Recorded data
+++

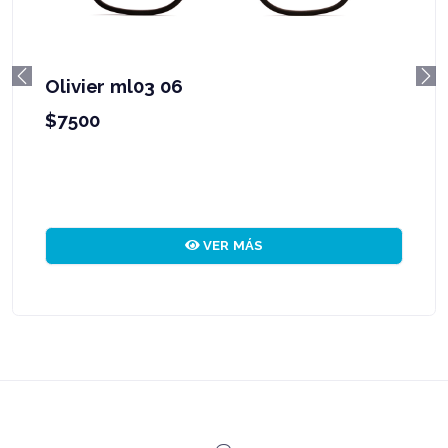
Olivier ml03 06
Previous
Ne
$7500
VER MÁS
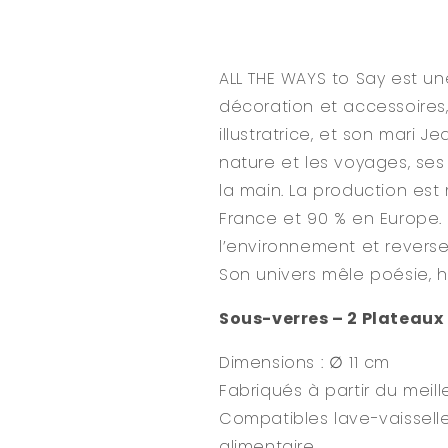
ALL THE WAYS to Say est u
décoration et accessoires,
illustratrice, et son mari 
nature et les voyages, ses 
la main. La production est 
France et 90 % en Europe
l’environnement et reverse
Son univers mêle poésie, h
Sous-verres – 2 Plateaux
Dimensions : ∅ 11 cm
Fabriqués à partir du meil
Compatibles lave-vaisselle
alimentaire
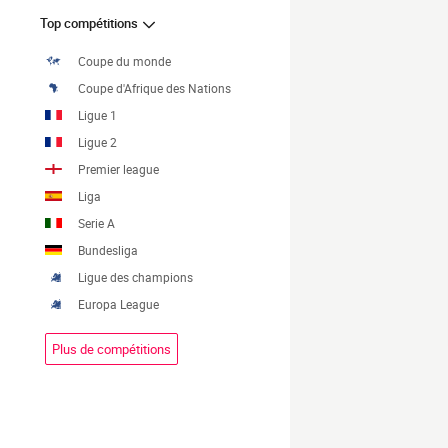
Top compétitions
Coupe du monde
Coupe d'Afrique des Nations
Ligue 1
Ligue 2
Premier league
Liga
Serie A
Bundesliga
Ligue des champions
Europa League
Plus de compétitions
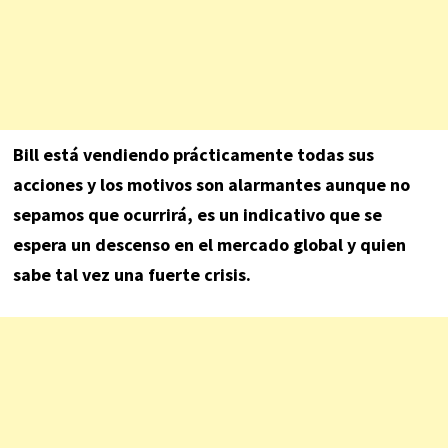
Bill está vendiendo prácticamente todas sus
acciones y los motivos son alarmantes aunque no
sepamos que ocurrirá, es un indicativo que se
espera un descenso en el mercado global y quien
sabe tal vez una fuerte crisis.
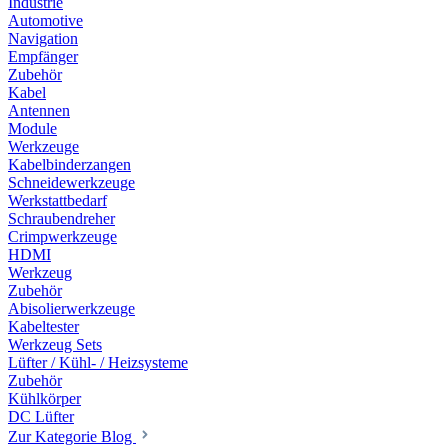
Industrie
Automotive
Navigation
Empfänger
Zubehör
Kabel
Antennen
Module
Werkzeuge
Kabelbinderzangen
Schneidewerkzeuge
Werkstattbedarf
Schraubendreher
Crimpwerkzeuge
HDMI
Werkzeug
Zubehör
Abisolierwerkzeuge
Kabeltester
Werkzeug Sets
Lüfter / Kühl- / Heizsysteme
Zubehör
Kühlkörper
DC Lüfter
Zur Kategorie Blog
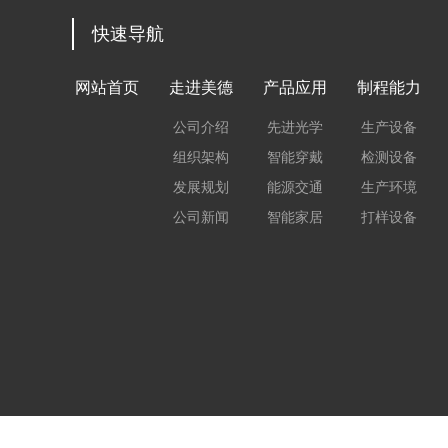
快速导航
网站首页
走进美德
产品应用
制程能力
公司介绍
先进光学
生产设备
组织架构
智能穿戴
检测设备
发展规划
能源交通
生产环境
公司新闻
智能家居
打样设备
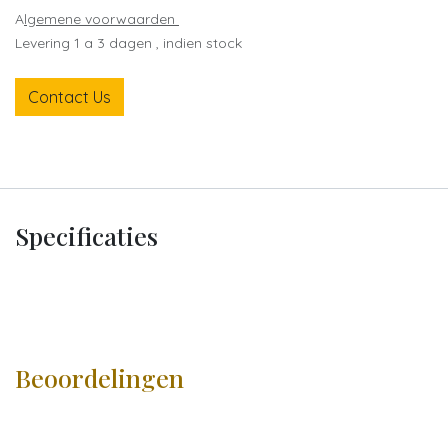
A
lgemene voorwaarden
Levering 1 a 3 dagen , indien stock
Contact Us
Specificaties
Beoordelingen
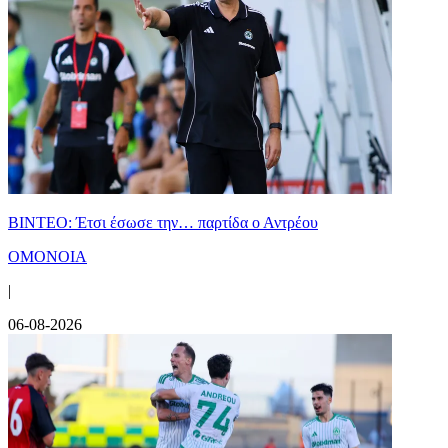
ΒΙΝΤΕΟ: Έτσι έσωσε την… παρτίδα ο Αντρέου
ΟΜΟΝΟΙΑ
|
06-08-2026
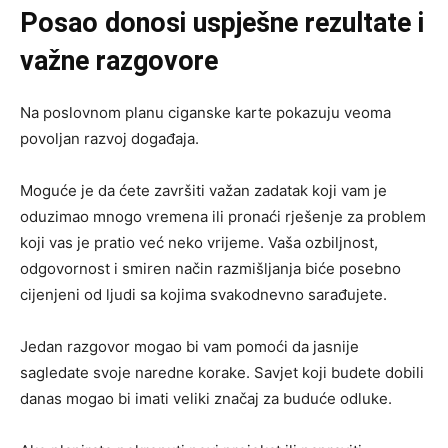
Posao donosi uspješne rezultate i
važne razgovore
Na poslovnom planu ciganske karte pokazuju veoma
povoljan razvoj događaja.
Moguće je da ćete završiti važan zadatak koji vam je
oduzimao mnogo vremena ili pronaći rješenje za problem
koji vas je pratio već neko vrijeme. Vaša ozbiljnost,
odgovornost i smiren način razmišljanja biće posebno
cijenjeni od ljudi sa kojima svakodnevno sarađujete.
Jedan razgovor mogao bi vam pomoći da jasnije
sagledate svoje naredne korake. Savjet koji budete dobili
danas mogao bi imati veliki značaj za buduće odluke.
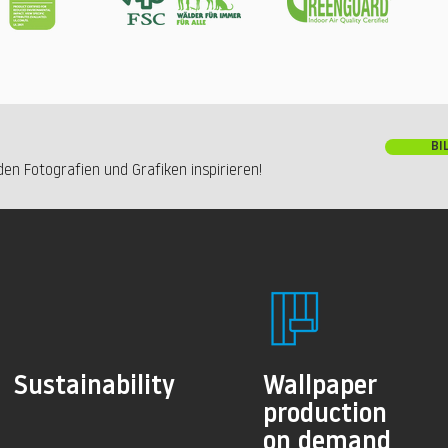
BI
en Fotografien und Grafiken inspirieren!
Sustainability
Wallpaper
production
on demand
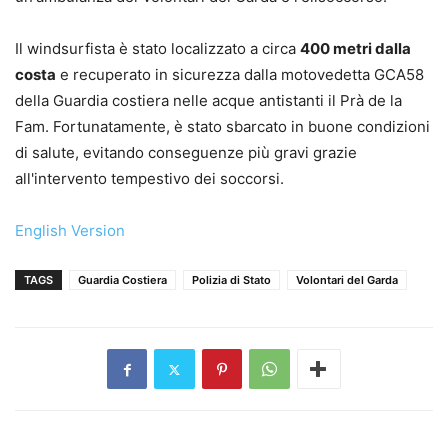
Il windsurfista è stato localizzato a circa
400 metri dalla
costa
e recuperato in sicurezza dalla motovedetta GCA58
della Guardia costiera nelle acque antistanti il Prà de la
Fam. Fortunatamente, è stato sbarcato in buone condizioni
di salute, evitando conseguenze più gravi grazie
all'intervento tempestivo dei soccorsi.
English Version
TAGS
Guardia Costiera
Polizia di Stato
Volontari del Garda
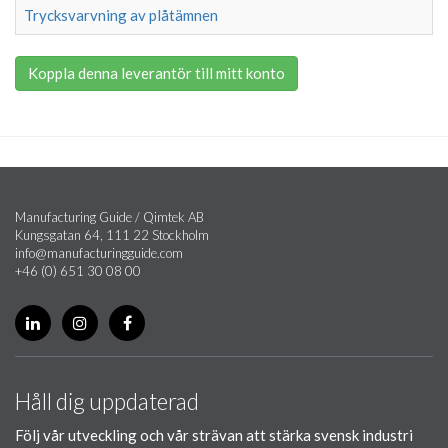
Trycksvarvning av plåtämnen
Koppla denna leverantör till mitt konto
Manufacturing Guide / Qimtek AB
Kungsgatan 64, 111 22 Stockholm
info@manufacturingguide.com
+46 (0) 651 30 08 00
Håll dig uppdaterad
Följ vår utveckling och vår strävan att stärka svensk industri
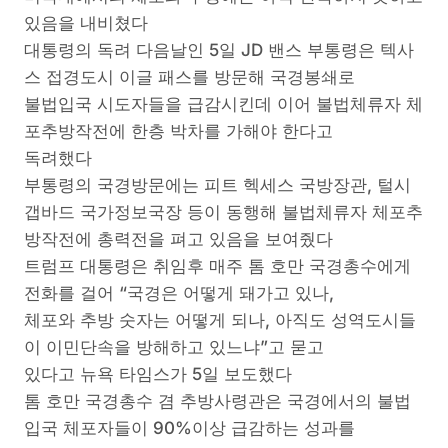
있음을 내비쳤다
대통령의 독려 다음날인 5일 JD 밴스 부통령은 텍사
스 접경도시 이글 패스를 방문해 국경봉쇄로
불법입국 시도자들을 급감시킨데 이어 불법체류자 체
포추방작전에 한층 박차를 가해야 한다고
독려했다
부통령의 국경방문에는 피트 헥세스 국방장관, 털시
갭바드 국가정보국장 등이 동행해 불법체류자 체포추
방작전에 총력전을 펴고 있음을 보여줬다
트럼프 대통령은 취임후 매주 톰 호만 국경총수에게
전화를 걸어 “국경은 어떻게 돼가고 있나,
체포와 추방 숫자는 어떻게 되나, 아직도 성역도시들
이 이민단속을 방해하고 있느냐”고 묻고
있다고 뉴욕 타임스가 5일 보도했다
톰 호만 국경총수 겸 추방사령관은 국경에서의 불법
입국 체포자들이 90%이상 급감하는 성과를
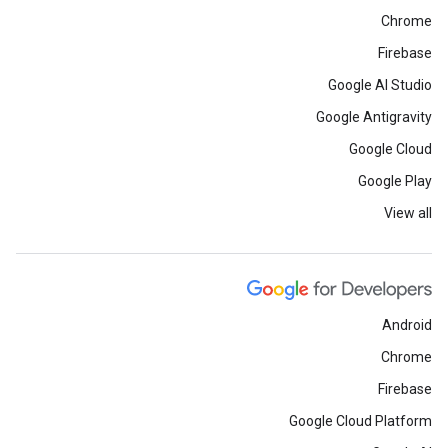
Chrome
Firebase
Google AI Studio
Google Antigravity
Google Cloud
Google Play
View all
Android
Chrome
Firebase
Google Cloud Platform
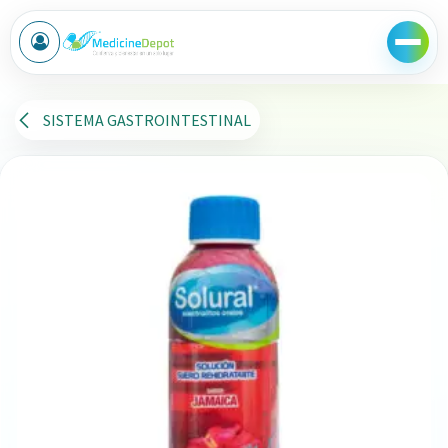
Ir al contenido
SISTEMA GASTROINTESTINAL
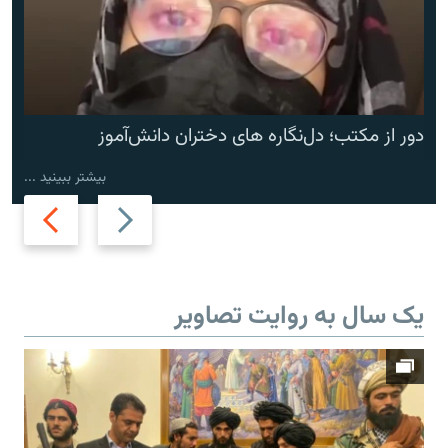
دور از مکتب؛ دل‌نگاره های دختران دانش‌آموز
بیشتر ببینید ...
Next
Previous
slide
slide
یک سال به روایت تصاویر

+++

Leave out the images and transcribe all the records exactly.

Olivier ml03 06
Previous
Ne
$7500
VER MÁS
ALL THE WAYS to Say est u
décoration et accessoires,
illustratrice, et son mari 
nature et les voyages, ses 
la main. La production est 
France et 90 % en Europe
l’environnement et reverse
Son univers mêle poésie, h
Sous-verres – 2 Plateaux
Dimensions : ∅ 11 cm
Fabriqués à partir du meil
Compatibles lave-vaisselle
alimentaire
Top compétitions
Coupe du monde
Coupe d'Afrique des Nations
Ligue 1
Ligue 2
Premier league
Liga
Serie A
Bundesliga
Ligue des champions
Europa League
Plus de compétitions
Bill está vendiendo prácticamente todas sus
acciones y los motivos son alarmantes aunque no
sepamos que ocurrirá, es un indicativo que se
espera un descenso en el mercado global y quien
sabe tal vez una fuerte crisis.
Industrie
Automotive
Navigation
Empfänger
Zubehör
Kabel
Antennen
Module
Werkzeuge
Kabelbinderzangen
Schneidewerkzeuge
Werkstattbedarf
Schraubendreher
Crimpwerkzeuge
HDMI
Werkzeug
Zubehör
Abisolierwerkzeuge
Kabeltester
Werkzeug Sets
Lüfter / Kühl- / Heizsysteme
Zubehör
Kühlkörper
DC Lüfter
Zur Kategorie Blog
快速导航
网站首页
走进美德
产品应用
制程能力
公司介绍
先进光学
生产设备
组织架构
智能穿戴
检测设备
发展规划
能源交通
生产环境
公司新闻
智能家居
打样设备
A
lgemene voorwaarden
Levering 1 a 3 dagen , indien stock
Contact Us
Specificaties
Beoordelingen
ΒΙΝΤΕΟ: Έτσι έσωσε την… παρτίδα ο Αντρέου
ΟΜΟΝΟΙΑ
|
06-08-2026
Posao donosi uspješne rezultate i
važne razgovore
Na poslovnom planu ciganske karte pokazuju veoma
povoljan razvoj događaja.
Moguće je da ćete završiti važan zadatak koji vam je
oduzimao mnogo vremena ili pronaći rješenje za problem
koji vas je pratio već neko vrijeme. Vaša ozbiljnost,
odgovornost i smiren način razmišljanja biće posebno
cijenjeni od ljudi sa kojima svakodnevno sarađujete.
Jedan razgovor mogao bi vam pomoći da jasnije
sagledate svoje naredne korake. Savjet koji budete dobili
danas mogao bi imati veliki značaj za buduće odluke.
BI
en Fotografien und Grafiken inspirieren!
Sustainability
Wallpaper
production
on demand
Il windsurfista è stato localizzato a circa
400 metri dalla
costa
e recuperato in sicurezza dalla motovedetta GCA58
della Guardia costiera nelle acque antistanti il Prà de la
Fam. Fortunatamente, è stato sbarcato in buone condizioni
di salute, evitando conseguenze più gravi grazie
all'intervento tempestivo dei soccorsi.
English Version
TAGS
Guardia Costiera
Polizia di Stato
Volontari del Garda
Trycksvarvning av plåtämnen
Koppla denna leverantör till mitt konto
Manufacturing Guide / Qimtek AB
Kungsgatan 64, 111 22 Stockholm
info@manufacturingguide.com
+46 (0) 651 30 08 00
Håll dig uppdaterad
Följ vår utveckling och vår strävan att stärka svensk industri
있음을 내비쳤다
대통령의 독려 다음날인 5일 JD 밴스 부통령은 텍사
스 접경도시 이글 패스를 방문해 국경봉쇄로
불법입국 시도자들을 급감시킨데 이어 불법체류자 체
포추방작전에 한층 박차를 가해야 한다고
독려했다
부통령의 국경방문에는 피트 헥세스 국방장관, 털시
갭바드 국가정보국장 등이 동행해 불법체류자 체포추
방작전에 총력전을 펴고 있음을 보여줬다
트럼프 대통령은 취임후 매주 톰 호만 국경총수에게
전화를 걸어 “국경은 어떻게 돼가고 있나,
체포와 추방 숫자는 어떻게 되나, 아직도 성역도시들
이 이민단속을 방해하고 있느냐”고 묻고
있다고 뉴욕 타임스가 5일 보도했다
톰 호만 국경총수 겸 추방사령관은 국경에서의 불법
입국 체포자들이 90%이상 급감하는 성과를
Chrome
Firebase
Google AI Studio
Google Antigravity
Google Cloud
Google Play
View all
Android
Chrome
Firebase
Google Cloud Platform
Ir al contenido
SISTEMA GASTROINTESTINAL
دور از مکتب؛ دل‌نگاره های دختران دانش‌آموز
بیشتر ببینید ...
Next
Previous
slide
slide
یک سال به روایت تصاویر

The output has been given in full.